Director Vittoria de Sica (who directed The Bicycle Thief) has crafted something akin to a “found film” in that the actors are almost exclusively amateurs, the sets whatever was available on the streets of Roma, with large portions of the story dedicated to simply observing the daily routines of the characters who inhabit this film.
This powerful narrative has universal application, regardless of period or cultural setting. The loneliness of the aged and their marginalisation in society is still a problem in affluent industrial countries, regardless of social welfare and political paternalism. Perhaps this is a mechanism of Nature, although the film certainly seems to place the blame for Umberto’s plight on the Italian government.
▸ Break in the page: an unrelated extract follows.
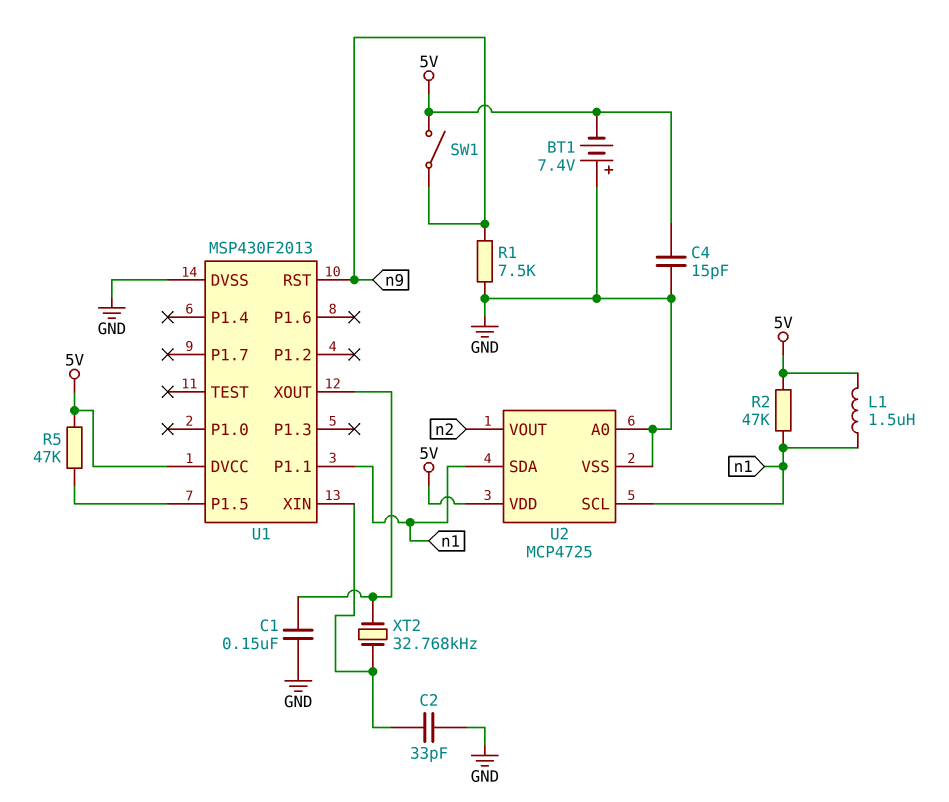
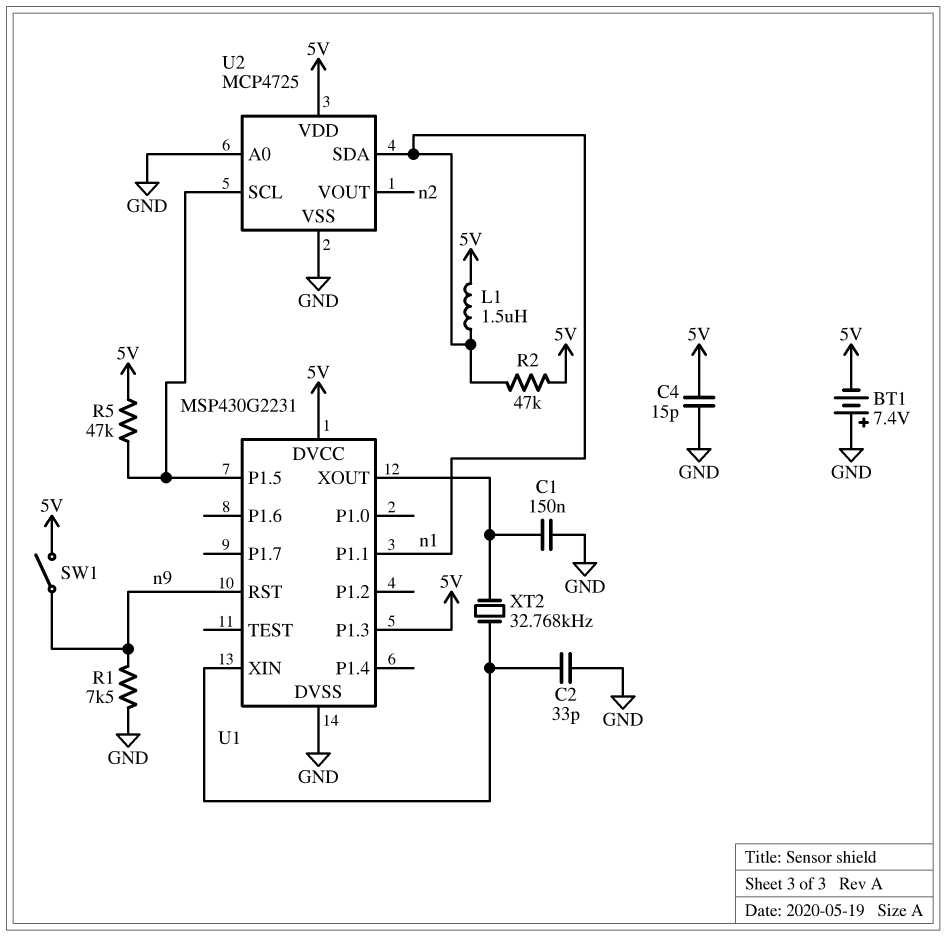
U1: MSP430F2013 -> MSP430G2231
U1 pin P1.3: none -> 5V
U2 pin SCL: n1 -> U1/P1.5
Umberto is a man who is determined to lead the last few years of his life with dignity, but who is assailed by a society that, if not hostile, is at best, uncaring. While Umberto scrambles to find a way to avoid being evicted from his one-room suite, we observe how difficult it is for a man in such a trying situation to retain dignity and hope.
For long stretches of the film we simply observe people walking down streets, playing in parks, working in the kitchen, and witness how they sometimes can be ground down by life. Umberto is no exception, as everything in his life has been, as we might say in modern parlance, “downsized”. He appears to have neither friends nor family, neither work nor money, and soon he will no longer have a home. Consequently, it makes perverse sense that even his name is downsized; he is no longer Umberto Domenico Ferrari, but simply Umberto D.
There are a number of notable scenes, including the scene at the Animal Pound when Umberto recovers Flick and saves the hapless mongrel from certain death, and the stunning attempted suicide at the climax. In a final attempt at solving his dilemma, Umberto tries to give Flick away to a little girl who is playing in the park but her young, vital parents intervene, refusing the offer. Umberto tries to walk away, crosses a bridge; but Flick follows, finds him by the tracks, jumps into his arms. The train whistle howls, the express blows past as man and dog are bisected in shadow and light, as if framed in transition between this world and the next. It’s a brilliantly conceived and executed piece of film, one of the greatest sequences ever, anywhere.
The dog escapes and Umberto totters back over the footbridge into the park where he finds Flick hiding behind a tree, suspicious of his master’s intentions. But Umberto lures the dog out with a familiar routine and the film ends with the man and his dog gambolling into the distance as if happily reconciled to each other and their very uncertain fate.
Umberto D courageously and magnificently champions the life of an apparently insignificant man in a difficult time.